━━━ Given data

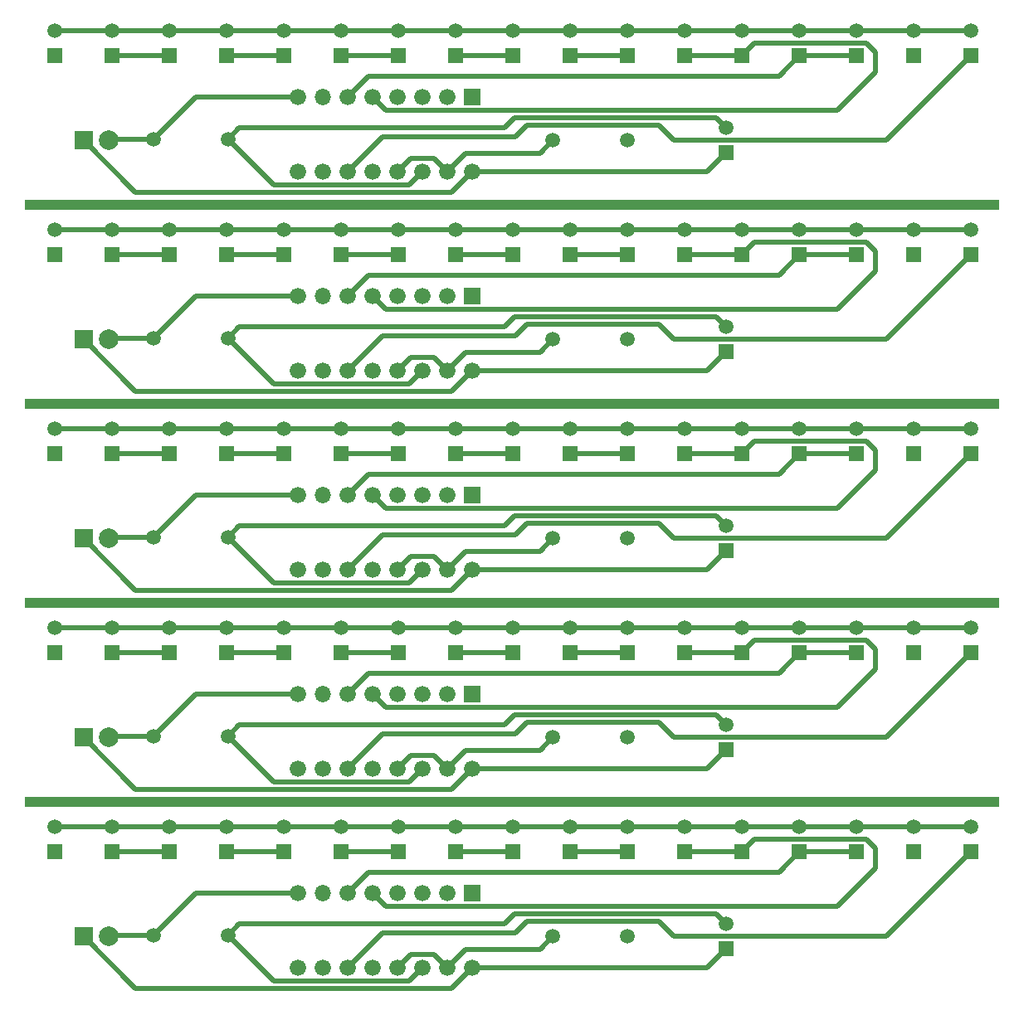
<source format=gbl>
G04 Layer_Physical_Order=2*
G04 Layer_Color=16711680*
%FSLAX25Y25*%
%MOIN*%
G70*
G01*
G75*
%ADD10C,0.02000*%
%ADD11R,3.91732X0.03937*%
%ADD12C,0.05905*%
%ADD13R,0.05905X0.05905*%
%ADD14R,0.06600X0.06600*%
%ADD15C,0.06600*%
%ADD16O,0.06600X0.06598*%
%ADD17R,0.07480X0.07480*%
%ADD18C,0.07874*%
D10*
X316000Y380000D02*
X339000D01*
X270000D02*
X293000D01*
X224000D02*
X247000D01*
X178000D02*
X201000D01*
X132000D02*
X155000D01*
X86000D02*
X109000D01*
X40000D02*
X63000D01*
X132000Y390000D02*
X155000D01*
X109000D02*
X132000D01*
X155000D02*
X178000D01*
X86000D02*
X109000D01*
X63000D02*
X86000D01*
X17000D02*
X40000D01*
X63000D01*
X178000D02*
X201000D01*
X224000D01*
X247000D01*
X270000D01*
X293000D01*
X316000D01*
X339000D01*
X362000D01*
X385000D01*
X211800Y340800D02*
X217000Y346000D01*
X181800Y340800D02*
X211800D01*
X174500Y333500D02*
X181800Y340800D01*
X144500Y363500D02*
X149900Y358100D01*
X331100D01*
X298000Y385000D02*
X343000D01*
X293000Y380000D02*
X298000Y385000D01*
X86500Y346500D02*
X91000Y351000D01*
X351000Y346000D02*
X385000Y380000D01*
X134500Y333500D02*
X148400Y347400D01*
X279000Y333500D02*
X286500Y341000D01*
X184500Y333500D02*
X279000D01*
X134500Y363500D02*
X142900Y371900D01*
X307900D01*
X316000Y380000D01*
X56500Y346500D02*
X73500Y363500D01*
X114500D01*
X154500Y333500D02*
X159800Y338800D01*
X169200D01*
X174500Y333500D01*
X282500Y355000D02*
X286500Y351000D01*
X259500Y352000D02*
X265500Y346000D01*
X351000D01*
X91000Y351000D02*
X197500D01*
X201500Y355000D01*
X282500D01*
X148400Y347400D02*
X201900D01*
X206500Y352000D01*
X259500D01*
X86500Y346500D02*
X104800Y328200D01*
X159200D01*
X164500Y333500D01*
X176200Y325200D02*
X184500Y333500D01*
X28500Y346000D02*
X49300Y325200D01*
X176200D01*
X38500Y346000D02*
X39000Y346500D01*
X56500D01*
X331100Y358100D02*
X346500Y373500D01*
Y381500D01*
X343000Y385000D02*
X346500Y381500D01*
X316000Y300000D02*
X339000D01*
X270000D02*
X293000D01*
X224000D02*
X247000D01*
X178000D02*
X201000D01*
X132000D02*
X155000D01*
X86000D02*
X109000D01*
X40000D02*
X63000D01*
X132000Y310000D02*
X155000D01*
X109000D02*
X132000D01*
X155000D02*
X178000D01*
X86000D02*
X109000D01*
X63000D02*
X86000D01*
X17000D02*
X40000D01*
X63000D01*
X178000D02*
X201000D01*
X224000D01*
X247000D01*
X270000D01*
X293000D01*
X316000D01*
X339000D01*
X362000D01*
X385000D01*
X211800Y260800D02*
X217000Y266000D01*
X181800Y260800D02*
X211800D01*
X174500Y253500D02*
X181800Y260800D01*
X144500Y283500D02*
X149900Y278100D01*
X331100D01*
X298000Y305000D02*
X343000D01*
X293000Y300000D02*
X298000Y305000D01*
X86500Y266500D02*
X91000Y271000D01*
X351000Y266000D02*
X385000Y300000D01*
X134500Y253500D02*
X148400Y267400D01*
X279000Y253500D02*
X286500Y261000D01*
X184500Y253500D02*
X279000D01*
X134500Y283500D02*
X142900Y291900D01*
X307900D01*
X316000Y300000D01*
X56500Y266500D02*
X73500Y283500D01*
X114500D01*
X154500Y253500D02*
X159800Y258800D01*
X169200D01*
X174500Y253500D01*
X282500Y275000D02*
X286500Y271000D01*
X259500Y272000D02*
X265500Y266000D01*
X351000D01*
X91000Y271000D02*
X197500D01*
X201500Y275000D01*
X282500D01*
X148400Y267400D02*
X201900D01*
X206500Y272000D01*
X259500D01*
X86500Y266500D02*
X104800Y248200D01*
X159200D01*
X164500Y253500D01*
X176200Y245200D02*
X184500Y253500D01*
X28500Y266000D02*
X49300Y245200D01*
X176200D01*
X38500Y266000D02*
X39000Y266500D01*
X56500D01*
X331100Y278100D02*
X346500Y293500D01*
Y301500D01*
X343000Y305000D02*
X346500Y301500D01*
X316000Y220000D02*
X339000D01*
X270000D02*
X293000D01*
X224000D02*
X247000D01*
X178000D02*
X201000D01*
X132000D02*
X155000D01*
X86000D02*
X109000D01*
X40000D02*
X63000D01*
X132000Y230000D02*
X155000D01*
X109000D02*
X132000D01*
X155000D02*
X178000D01*
X86000D02*
X109000D01*
X63000D02*
X86000D01*
X17000D02*
X40000D01*
X63000D01*
X178000D02*
X201000D01*
X224000D01*
X247000D01*
X270000D01*
X293000D01*
X316000D01*
X339000D01*
X362000D01*
X385000D01*
X211800Y180800D02*
X217000Y186000D01*
X181800Y180800D02*
X211800D01*
X174500Y173500D02*
X181800Y180800D01*
X144500Y203500D02*
X149900Y198100D01*
X331100D01*
X298000Y225000D02*
X343000D01*
X293000Y220000D02*
X298000Y225000D01*
X86500Y186500D02*
X91000Y191000D01*
X351000Y186000D02*
X385000Y220000D01*
X134500Y173500D02*
X148400Y187400D01*
X279000Y173500D02*
X286500Y181000D01*
X184500Y173500D02*
X279000D01*
X134500Y203500D02*
X142900Y211900D01*
X307900D01*
X316000Y220000D01*
X56500Y186500D02*
X73500Y203500D01*
X114500D01*
X154500Y173500D02*
X159800Y178800D01*
X169200D01*
X174500Y173500D01*
X282500Y195000D02*
X286500Y191000D01*
X259500Y192000D02*
X265500Y186000D01*
X351000D01*
X91000Y191000D02*
X197500D01*
X201500Y195000D01*
X282500D01*
X148400Y187400D02*
X201900D01*
X206500Y192000D01*
X259500D01*
X86500Y186500D02*
X104800Y168200D01*
X159200D01*
X164500Y173500D01*
X176200Y165200D02*
X184500Y173500D01*
X28500Y186000D02*
X49300Y165200D01*
X176200D01*
X38500Y186000D02*
X39000Y186500D01*
X56500D01*
X331100Y198100D02*
X346500Y213500D01*
Y221500D01*
X343000Y225000D02*
X346500Y221500D01*
X316000Y140000D02*
X339000D01*
X270000D02*
X293000D01*
X224000D02*
X247000D01*
X178000D02*
X201000D01*
X132000D02*
X155000D01*
X86000D02*
X109000D01*
X40000D02*
X63000D01*
X132000Y150000D02*
X155000D01*
X109000D02*
X132000D01*
X155000D02*
X178000D01*
X86000D02*
X109000D01*
X63000D02*
X86000D01*
X17000D02*
X40000D01*
X63000D01*
X178000D02*
X201000D01*
X224000D01*
X247000D01*
X270000D01*
X293000D01*
X316000D01*
X339000D01*
X362000D01*
X385000D01*
X211800Y100800D02*
X217000Y106000D01*
X181800Y100800D02*
X211800D01*
X174500Y93500D02*
X181800Y100800D01*
X144500Y123500D02*
X149900Y118100D01*
X331100D01*
X298000Y145000D02*
X343000D01*
X293000Y140000D02*
X298000Y145000D01*
X86500Y106500D02*
X91000Y111000D01*
X351000Y106000D02*
X385000Y140000D01*
X134500Y93500D02*
X148400Y107400D01*
X279000Y93500D02*
X286500Y101000D01*
X184500Y93500D02*
X279000D01*
X134500Y123500D02*
X142900Y131900D01*
X307900D01*
X316000Y140000D01*
X56500Y106500D02*
X73500Y123500D01*
X114500D01*
X154500Y93500D02*
X159800Y98800D01*
X169200D01*
X174500Y93500D01*
X282500Y115000D02*
X286500Y111000D01*
X259500Y112000D02*
X265500Y106000D01*
X351000D01*
X91000Y111000D02*
X197500D01*
X201500Y115000D01*
X282500D01*
X148400Y107400D02*
X201900D01*
X206500Y112000D01*
X259500D01*
X86500Y106500D02*
X104800Y88200D01*
X159200D01*
X164500Y93500D01*
X176200Y85200D02*
X184500Y93500D01*
X28500Y106000D02*
X49300Y85200D01*
X176200D01*
X38500Y106000D02*
X39000Y106500D01*
X56500D01*
X331100Y118100D02*
X346500Y133500D01*
Y141500D01*
X343000Y145000D02*
X346500Y141500D01*
X343000Y65000D02*
X346500Y61500D01*
Y53500D02*
Y61500D01*
X331100Y38100D02*
X346500Y53500D01*
X39000Y26500D02*
X56500D01*
X38500Y26000D02*
X39000Y26500D01*
X49300Y5200D02*
X176200D01*
X28500Y26000D02*
X49300Y5200D01*
X176200D02*
X184500Y13500D01*
X159200Y8200D02*
X164500Y13500D01*
X104800Y8200D02*
X159200D01*
X86500Y26500D02*
X104800Y8200D01*
X206500Y32000D02*
X259500D01*
X201900Y27400D02*
X206500Y32000D01*
X148400Y27400D02*
X201900D01*
X201500Y35000D02*
X282500D01*
X197500Y31000D02*
X201500Y35000D01*
X91000Y31000D02*
X197500D01*
X265500Y26000D02*
X351000D01*
X259500Y32000D02*
X265500Y26000D01*
X282500Y35000D02*
X286500Y31000D01*
X169200Y18800D02*
X174500Y13500D01*
X159800Y18800D02*
X169200D01*
X154500Y13500D02*
X159800Y18800D01*
X73500Y43500D02*
X114500D01*
X56500Y26500D02*
X73500Y43500D01*
X307900Y51900D02*
X316000Y60000D01*
X142900Y51900D02*
X307900D01*
X134500Y43500D02*
X142900Y51900D01*
X184500Y13500D02*
X279000D01*
X286500Y21000D01*
X134500Y13500D02*
X148400Y27400D01*
X351000Y26000D02*
X385000Y60000D01*
X86500Y26500D02*
X91000Y31000D01*
X293000Y60000D02*
X298000Y65000D01*
X343000D01*
X149900Y38100D02*
X331100D01*
X144500Y43500D02*
X149900Y38100D01*
X174500Y13500D02*
X181800Y20800D01*
X211800D01*
X217000Y26000D01*
X362000Y70000D02*
X385000D01*
X339000D02*
X362000D01*
X316000D02*
X339000D01*
X293000D02*
X316000D01*
X270000D02*
X293000D01*
X247000D02*
X270000D01*
X224000D02*
X247000D01*
X201000D02*
X224000D01*
X178000D02*
X201000D01*
X40000D02*
X63000D01*
X17000D02*
X40000D01*
X63000D02*
X86000D01*
X109000D01*
X155000D02*
X178000D01*
X109000D02*
X132000D01*
X155000D01*
X40000Y60000D02*
X63000D01*
X86000D02*
X109000D01*
X132000D02*
X155000D01*
X178000D02*
X201000D01*
X224000D02*
X247000D01*
X270000D02*
X293000D01*
X316000D02*
X339000D01*
D11*
X200500Y320000D02*
D03*
Y240000D02*
D03*
Y160000D02*
D03*
Y80000D02*
D03*
D12*
X86500Y346500D02*
D03*
X56500D02*
D03*
X17000Y390000D02*
D03*
X40000D02*
D03*
X63000D02*
D03*
X86000D02*
D03*
X109000D02*
D03*
X132000D02*
D03*
X155000D02*
D03*
X178000D02*
D03*
X201000D02*
D03*
X224000D02*
D03*
X247000D02*
D03*
X270000D02*
D03*
X293000D02*
D03*
X316000D02*
D03*
X339000D02*
D03*
X362000D02*
D03*
X385000D02*
D03*
X247000Y346000D02*
D03*
X217000D02*
D03*
X286500Y351000D02*
D03*
X86500Y266500D02*
D03*
X56500D02*
D03*
X17000Y310000D02*
D03*
X40000D02*
D03*
X63000D02*
D03*
X86000D02*
D03*
X109000D02*
D03*
X132000D02*
D03*
X155000D02*
D03*
X178000D02*
D03*
X201000D02*
D03*
X224000D02*
D03*
X247000D02*
D03*
X270000D02*
D03*
X293000D02*
D03*
X316000D02*
D03*
X339000D02*
D03*
X362000D02*
D03*
X385000D02*
D03*
X247000Y266000D02*
D03*
X217000D02*
D03*
X286500Y271000D02*
D03*
X86500Y186500D02*
D03*
X56500D02*
D03*
X17000Y230000D02*
D03*
X40000D02*
D03*
X63000D02*
D03*
X86000D02*
D03*
X109000D02*
D03*
X132000D02*
D03*
X155000D02*
D03*
X178000D02*
D03*
X201000D02*
D03*
X224000D02*
D03*
X247000D02*
D03*
X270000D02*
D03*
X293000D02*
D03*
X316000D02*
D03*
X339000D02*
D03*
X362000D02*
D03*
X385000D02*
D03*
X247000Y186000D02*
D03*
X217000D02*
D03*
X286500Y191000D02*
D03*
X86500Y106500D02*
D03*
X56500D02*
D03*
X17000Y150000D02*
D03*
X40000D02*
D03*
X63000D02*
D03*
X86000D02*
D03*
X109000D02*
D03*
X132000D02*
D03*
X155000D02*
D03*
X178000D02*
D03*
X201000D02*
D03*
X224000D02*
D03*
X247000D02*
D03*
X270000D02*
D03*
X293000D02*
D03*
X316000D02*
D03*
X339000D02*
D03*
X362000D02*
D03*
X385000D02*
D03*
X247000Y106000D02*
D03*
X217000D02*
D03*
X286500Y111000D02*
D03*
X86500Y26500D02*
D03*
X56500D02*
D03*
X286500Y31000D02*
D03*
X247000Y26000D02*
D03*
X217000D02*
D03*
X201000Y70000D02*
D03*
X224000D02*
D03*
X178000D02*
D03*
X155000D02*
D03*
X132000D02*
D03*
X109000D02*
D03*
X86000D02*
D03*
X63000D02*
D03*
X40000D02*
D03*
X17000D02*
D03*
X385000D02*
D03*
X362000D02*
D03*
X339000D02*
D03*
X316000D02*
D03*
X293000D02*
D03*
X270000D02*
D03*
X247000D02*
D03*
D13*
X17000Y380000D02*
D03*
X40000D02*
D03*
X63000D02*
D03*
X86000D02*
D03*
X109000D02*
D03*
X132000D02*
D03*
X155000D02*
D03*
X178000D02*
D03*
X201000D02*
D03*
X224000D02*
D03*
X247000D02*
D03*
X270000D02*
D03*
X293000D02*
D03*
X316000D02*
D03*
X339000D02*
D03*
X362000D02*
D03*
X385000D02*
D03*
X286500Y341000D02*
D03*
X17000Y300000D02*
D03*
X40000D02*
D03*
X63000D02*
D03*
X86000D02*
D03*
X109000D02*
D03*
X132000D02*
D03*
X155000D02*
D03*
X178000D02*
D03*
X201000D02*
D03*
X224000D02*
D03*
X247000D02*
D03*
X270000D02*
D03*
X293000D02*
D03*
X316000D02*
D03*
X339000D02*
D03*
X362000D02*
D03*
X385000D02*
D03*
X286500Y261000D02*
D03*
X17000Y220000D02*
D03*
X40000D02*
D03*
X63000D02*
D03*
X86000D02*
D03*
X109000D02*
D03*
X132000D02*
D03*
X155000D02*
D03*
X178000D02*
D03*
X201000D02*
D03*
X224000D02*
D03*
X247000D02*
D03*
X270000D02*
D03*
X293000D02*
D03*
X316000D02*
D03*
X339000D02*
D03*
X362000D02*
D03*
X385000D02*
D03*
X286500Y181000D02*
D03*
X17000Y140000D02*
D03*
X40000D02*
D03*
X63000D02*
D03*
X86000D02*
D03*
X109000D02*
D03*
X132000D02*
D03*
X155000D02*
D03*
X178000D02*
D03*
X201000D02*
D03*
X224000D02*
D03*
X247000D02*
D03*
X270000D02*
D03*
X293000D02*
D03*
X316000D02*
D03*
X339000D02*
D03*
X362000D02*
D03*
X385000D02*
D03*
X286500Y101000D02*
D03*
Y21000D02*
D03*
X201000Y60000D02*
D03*
X224000D02*
D03*
X178000D02*
D03*
X155000D02*
D03*
X132000D02*
D03*
X109000D02*
D03*
X86000D02*
D03*
X63000D02*
D03*
X40000D02*
D03*
X17000D02*
D03*
X385000D02*
D03*
X362000D02*
D03*
X339000D02*
D03*
X316000D02*
D03*
X293000D02*
D03*
X270000D02*
D03*
X247000D02*
D03*
D14*
X184500Y363500D02*
D03*
Y283500D02*
D03*
Y203500D02*
D03*
Y123500D02*
D03*
Y43500D02*
D03*
D15*
X174500Y363500D02*
D03*
X164500D02*
D03*
X154500D02*
D03*
X144500D02*
D03*
X134500D02*
D03*
X114500D02*
D03*
Y333500D02*
D03*
X124500D02*
D03*
X134500D02*
D03*
X144500D02*
D03*
X154500D02*
D03*
X164500D02*
D03*
X174500D02*
D03*
X184500D02*
D03*
X174500Y283500D02*
D03*
X164500D02*
D03*
X154500D02*
D03*
X144500D02*
D03*
X134500D02*
D03*
X114500D02*
D03*
Y253500D02*
D03*
X124500D02*
D03*
X134500D02*
D03*
X144500D02*
D03*
X154500D02*
D03*
X164500D02*
D03*
X174500D02*
D03*
X184500D02*
D03*
X174500Y203500D02*
D03*
X164500D02*
D03*
X154500D02*
D03*
X144500D02*
D03*
X134500D02*
D03*
X114500D02*
D03*
Y173500D02*
D03*
X124500D02*
D03*
X134500D02*
D03*
X144500D02*
D03*
X154500D02*
D03*
X164500D02*
D03*
X174500D02*
D03*
X184500D02*
D03*
X174500Y123500D02*
D03*
X164500D02*
D03*
X154500D02*
D03*
X144500D02*
D03*
X134500D02*
D03*
X114500D02*
D03*
Y93500D02*
D03*
X124500D02*
D03*
X134500D02*
D03*
X144500D02*
D03*
X154500D02*
D03*
X164500D02*
D03*
X174500D02*
D03*
X184500D02*
D03*
X174500Y43500D02*
D03*
X164500D02*
D03*
X154500D02*
D03*
X144500D02*
D03*
X134500D02*
D03*
X114500D02*
D03*
Y13500D02*
D03*
X124500D02*
D03*
X134500D02*
D03*
X144500D02*
D03*
X154500D02*
D03*
X164500D02*
D03*
X174500D02*
D03*
X184500D02*
D03*
D16*
X124500Y363500D02*
D03*
Y283500D02*
D03*
Y203500D02*
D03*
Y123500D02*
D03*
Y43500D02*
D03*
D17*
X28500Y346000D02*
D03*
Y266000D02*
D03*
Y186000D02*
D03*
Y106000D02*
D03*
Y26000D02*
D03*
D18*
X38500Y346000D02*
D03*
Y266000D02*
D03*
Y186000D02*
D03*
Y106000D02*
D03*
Y26000D02*
D03*
M02*

</source>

━━━━━━

> Activity
When you transcribe the entries above, begin at their first line, end with the line containing "X174500Y333500D02*", and copy each line exactly without any picture.

> Answer section
<source format=gbl>
G04 Layer_Physical_Order=2*
G04 Layer_Color=16711680*
%FSLAX25Y25*%
%MOIN*%
G70*
G01*
G75*
%ADD10C,0.02000*%
%ADD11R,3.91732X0.03937*%
%ADD12C,0.05905*%
%ADD13R,0.05905X0.05905*%
%ADD14R,0.06600X0.06600*%
%ADD15C,0.06600*%
%ADD16O,0.06600X0.06598*%
%ADD17R,0.07480X0.07480*%
%ADD18C,0.07874*%
D10*
X316000Y380000D02*
X339000D01*
X270000D02*
X293000D01*
X224000D02*
X247000D01*
X178000D02*
X201000D01*
X132000D02*
X155000D01*
X86000D02*
X109000D01*
X40000D02*
X63000D01*
X132000Y390000D02*
X155000D01*
X109000D02*
X132000D01*
X155000D02*
X178000D01*
X86000D02*
X109000D01*
X63000D02*
X86000D01*
X17000D02*
X40000D01*
X63000D01*
X178000D02*
X201000D01*
X224000D01*
X247000D01*
X270000D01*
X293000D01*
X316000D01*
X339000D01*
X362000D01*
X385000D01*
X211800Y340800D02*
X217000Y346000D01*
X181800Y340800D02*
X211800D01*
X174500Y333500D02*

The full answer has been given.